Let us resume our reading of poor daft Hamilton's embarrassing Oration.
"It was our celebrated Public Orator, Richard Jenkyns, at Encaenia [2014] who stated in the course of a typically mordant review of the worldly achievements of Oxford alumni, I quote: 'Life - always our most dangerous competitor.' He captures neatly that too familiar perception of the academic world having little if anything to do with life, certainly life as it is lived; life with a capital L.

"Well, this morning I want to try not just to take issue with that perception by illustrating some of the ways in which it is woefully wide of the mark, but to go further and even to argue that life as it is lived - still with that capital L ..." and blah blah blah for several pages more. Dinosaurs competed for mention with budgerigars. Honest! Heaven help us.



2 comments:

Left-footer said...

At my son's degree ceremony in 2000, the orator made great play of Oxford's being a "world-class" university. The sheer crassness of the speech drove me from the Sheldonian. In my day, 1961-1964, either I was drunk (unlikely) or the ceremony was at least partly in Latin, with no vulgar bragging.

Jesse said...

Father, your explanation of the Oxford idiolect has enabled me finally to understand a conversation I had in 2005 with a member of staff at the Bodleian Library.

On the occasion of that exchange, instead of taking the interminable X5 cross-country coach from Cambridge, I had splurged on rail tickets via London. As I was leaving, my wife of less than a year had handed me a £20 note, urging me to take a taxi between King's Cross and Paddington. She was worried that the Tube might not be safe, since it had just been announced that London would host the 2012 Summer Olympics. I assured her that I would follow her advice, but resolved mentally to take the Tube anyway and to spend the money at Blackwell's.

Later that morning, I was happily labouring over a tenth-century manuscript in Duke Humfrey's Library when I became aware that a librarian was hovering at my elbow.
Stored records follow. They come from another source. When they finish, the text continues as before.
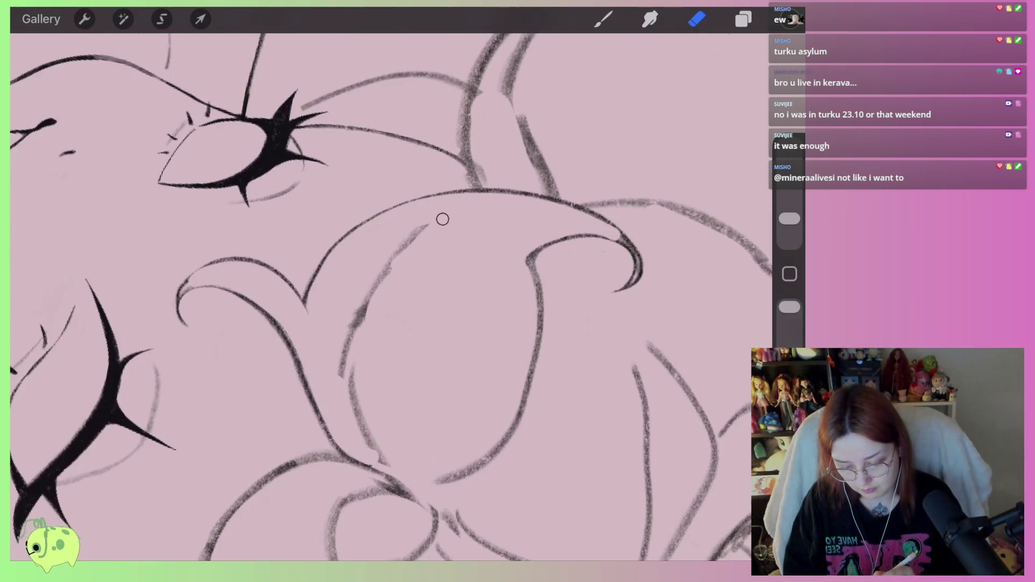
# - Erase faint sketch strokes along the curved line and trim the hooked line's lower tail
pyautogui.moveTo(348, 372)
pyautogui.mouseDown()
pyautogui.moveTo(380, 262)
pyautogui.moveTo(417, 230)
pyautogui.mouseUp()
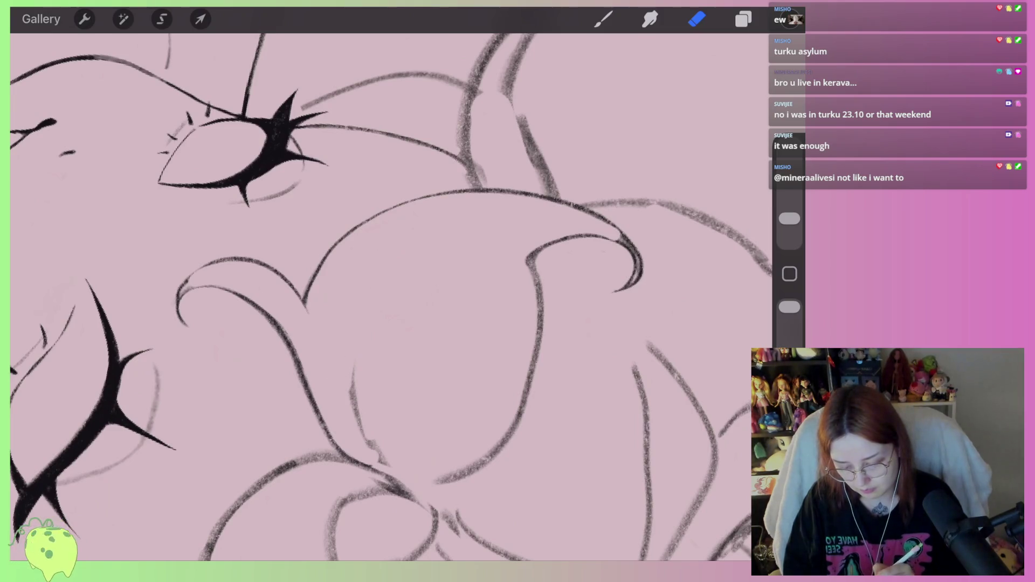
pyautogui.moveTo(441, 477)
pyautogui.mouseDown()
pyautogui.moveTo(504, 428)
pyautogui.moveTo(538, 257)
pyautogui.mouseUp()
"Excuse me, are you Mr. Billett?"

"Yes."

"I have your wife on the telephone."

"Oh?"

"She wanted to make sure you arrived safely."

"I see?"

"Probably because of the bombs."

"The what?!?"

It was the day of the 7/7 terrorist attacks. About twenty minutes after I had boarded my surface train to Oxford, a suicide bomber had blown himself up on an Underground train travelling from King's Cross to Paddington, the same route I had just taken.

It was the librarian's "Probably" that particularly struck me. It deftly allowed for the possibility that there was some far more important reason, unrelated to anything so trifling as "the bombs," for my wife to be worried about my safety.